From Bugzilla Helper: User-Agent: Mozilla/5.0 (X11; U; Linux i686; en-US; rv:1.7.10) Gecko/20050720 Fedora/1.0.6-1.1.fc3 Firefox/1.0.6 Description of problem: when attempting to start or restart iptables it hangs on modprobe -r ipt_state. This appears similar to bug 112630 for FC3. # ps aux |grep modprobe root 22389 99.9 0.0 2048 412 pts/2 R 12:07 18:51 modprobe -r ipt_state root 22646 0.0 0.0 2608 404 ? S< 12:10 0:00 /sbin/modprobe -q -- ipt_state root 22700 0.0 0.0 1760 412 pts/3 D 12:13 0:00 modprobe -r iptable_filter root 22754 0.0 0.0 2408 396 pts/2 S 12:13 0:00 modprobe -r ip_tables root 22808 0.0 0.0 2368 396 pts/2 S+ 12:24 0:00 modprobe -r ip_tables Version-Release number of selected component (if applicable): iptables-1.2.11-3.1.RHEL4 kernel-smp-2.6.9-5.EL How reproducible: Didn't try Steps to Reproduce: 1. service iptables restart 2. 3. Actual Results: Hangs Expected Results: program restarts Additional info:
This is a kernel problem - not a userland problem. As an interim solution you could disable module unload in /etc/sysconfig/iptables-config. But please remember, that you have to unload the modules to get to a sane state for a restart or stop.
This is the "nf_reset()" problem that was fixed recently upstream. We ended up iterating through 3 different versions of the fix because the first two variants introduced regressions of various kinds, in bridging netfilter and elsewhere, so we have to be careful to apply the correct final fix.

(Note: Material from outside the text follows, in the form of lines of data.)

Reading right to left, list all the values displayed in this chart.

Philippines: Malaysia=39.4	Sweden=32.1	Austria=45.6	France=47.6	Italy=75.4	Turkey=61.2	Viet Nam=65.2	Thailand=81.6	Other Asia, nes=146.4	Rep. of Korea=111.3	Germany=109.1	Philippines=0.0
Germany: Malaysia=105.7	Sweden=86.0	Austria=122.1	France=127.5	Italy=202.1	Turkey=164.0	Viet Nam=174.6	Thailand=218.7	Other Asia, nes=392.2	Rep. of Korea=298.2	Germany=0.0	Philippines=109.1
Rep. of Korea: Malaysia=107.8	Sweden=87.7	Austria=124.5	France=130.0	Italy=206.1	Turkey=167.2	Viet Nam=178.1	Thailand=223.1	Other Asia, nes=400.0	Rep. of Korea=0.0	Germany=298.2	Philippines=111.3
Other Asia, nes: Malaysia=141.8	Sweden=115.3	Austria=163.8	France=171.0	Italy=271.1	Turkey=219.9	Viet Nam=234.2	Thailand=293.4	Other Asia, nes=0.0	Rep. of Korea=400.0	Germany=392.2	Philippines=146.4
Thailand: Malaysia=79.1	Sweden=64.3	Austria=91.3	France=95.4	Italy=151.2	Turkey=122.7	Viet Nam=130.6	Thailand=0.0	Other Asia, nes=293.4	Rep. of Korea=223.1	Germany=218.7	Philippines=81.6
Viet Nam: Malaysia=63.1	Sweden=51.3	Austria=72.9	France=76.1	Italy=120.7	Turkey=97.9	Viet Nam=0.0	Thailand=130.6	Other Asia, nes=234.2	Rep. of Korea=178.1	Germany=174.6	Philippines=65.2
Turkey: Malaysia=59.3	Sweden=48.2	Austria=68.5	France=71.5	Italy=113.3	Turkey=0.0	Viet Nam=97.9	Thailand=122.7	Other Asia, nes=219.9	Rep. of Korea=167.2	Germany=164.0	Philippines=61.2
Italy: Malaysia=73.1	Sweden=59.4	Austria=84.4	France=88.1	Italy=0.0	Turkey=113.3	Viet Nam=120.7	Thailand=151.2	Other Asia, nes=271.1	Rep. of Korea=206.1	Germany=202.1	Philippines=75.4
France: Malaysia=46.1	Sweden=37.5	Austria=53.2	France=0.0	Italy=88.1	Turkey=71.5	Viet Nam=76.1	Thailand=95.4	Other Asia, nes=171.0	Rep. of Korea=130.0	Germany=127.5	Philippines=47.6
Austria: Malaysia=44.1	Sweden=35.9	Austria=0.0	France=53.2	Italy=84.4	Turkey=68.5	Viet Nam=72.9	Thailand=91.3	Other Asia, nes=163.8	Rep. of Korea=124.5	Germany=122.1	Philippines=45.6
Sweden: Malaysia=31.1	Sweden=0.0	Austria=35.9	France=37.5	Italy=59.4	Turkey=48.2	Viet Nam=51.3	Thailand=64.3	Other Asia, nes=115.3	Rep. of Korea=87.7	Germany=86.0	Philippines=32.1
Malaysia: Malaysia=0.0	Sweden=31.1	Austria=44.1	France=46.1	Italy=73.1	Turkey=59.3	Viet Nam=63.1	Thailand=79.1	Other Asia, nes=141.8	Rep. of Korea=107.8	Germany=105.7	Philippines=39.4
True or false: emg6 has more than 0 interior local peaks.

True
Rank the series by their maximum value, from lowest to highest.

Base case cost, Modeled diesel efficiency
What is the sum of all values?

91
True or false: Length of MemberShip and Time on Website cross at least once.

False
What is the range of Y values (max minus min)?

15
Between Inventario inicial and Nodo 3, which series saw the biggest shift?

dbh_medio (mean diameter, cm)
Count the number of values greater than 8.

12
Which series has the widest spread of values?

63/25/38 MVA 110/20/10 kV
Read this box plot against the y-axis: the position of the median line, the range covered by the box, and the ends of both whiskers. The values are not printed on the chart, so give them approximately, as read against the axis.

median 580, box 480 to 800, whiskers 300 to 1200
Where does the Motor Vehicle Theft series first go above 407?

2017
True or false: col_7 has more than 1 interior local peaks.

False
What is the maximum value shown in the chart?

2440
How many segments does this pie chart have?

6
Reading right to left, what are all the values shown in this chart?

I'm going to attach the two relevant patches to this bugzilla report. The first is the incorrect fix, and the second is the later patch which fixes things up correctly. James, you should be able to take these two diffs and consolidate them into the RHEL4 tree quite readily.
Created attachment 117685 [details] Firt part of fix
Created attachment 117686 [details] Second part of fix
(In reply to comment #3) > This is the "nf_reset()" problem that was fixed recently upstream. > We ended up iterating through 3 different versions of the fix > because the first two variants introduced regressions of various > kinds, in bridging netfilter and elsewhere, so we have to be careful > to apply the correct final fix. > > I'm going to attach the two relevant patches to this bugzilla > report. The first is the incorrect fix, and the second is the > later patch which fixes things up correctly. Am I right in thinking that we don't need the second patch, as nf_reset() is not called in ip_output_finish2() in the 2.6.9 kernel? i.e. there should be no reference holding bug for bridging there.
I think I have a handle on things now. The final change is to add nf_reset() calls to net/packet/af_packet.c, I'll attach that shortly. But so much other stuff has changed, as exemplified by this conflict you discovered, that I am still not certain that this fixes the reported bug. James, please help out by doing some more research in this area, thanks.
Created attachment 117776 [details] nf_reset() additions to af_packet.c
(In reply to comment #8) > Created an attachment (id=117776) [edit] > nf_reset() additions to af_packet.c > Dave, do you know if there was ever a reproducable test case for this? I can't reproduce it with the following: + hitting the web server with apachebench fron another system + running tcpdump on the target + running a loop of adding/flush/modprobe -r on the target The script I'm running on the target is: while (true); do iptables -A INPUT -m state --state NEW,ESTABLISHED -j ACCEPT iptables -A OUTPUT -m state --state NEW,ESTABLISHED -j ACCEPT sleep 1 iptables -L -v iptables -F modprobe -r ipt_state done That should trigger the bug, eventually, right?
I don't know what a test case would look like, sorry. Patrick McHardy is the one who worked on fixing the bug, perhaps you can ask him.
I was able to reproduce the problem by opening a packet socket and calling select() on it (but not recvmsg()) to cause packets to be queued to it (thanks to Patrick for help there). Your patch in #8 fixes the problem.
An advisory has been issued which should help the problem described in this bug report. This report is therefore being closed with a resolution of ERRATA. For more information on the solution and/or where to find the updated files, please follow the link below. You may reopen this bug report if the solution does not work for you. http://rhn.redhat.com/errata/RHSA-2006-0132.html
I have this problem under RHEL4.3 and kernel-2.6.9-34ELsmp. This is the kernel package supplied as the above errata. The machine is a dual Xeon installed as RHEL4.3. I have several other identical (hardware and OS) machines which do not exhibit the behaviour. It is reproducible every time on the affected system. After reboot on the first iptables restart the problem occurs. Must reboot to get rid of it.
Just in case nobody got it - that means the problem isn't fixed.
(In reply to comment #17) > Just in case nobody got it - that means the problem isn't fixed. > Please open a new bugzilla with full details on how to reproduce the problem you're seeing.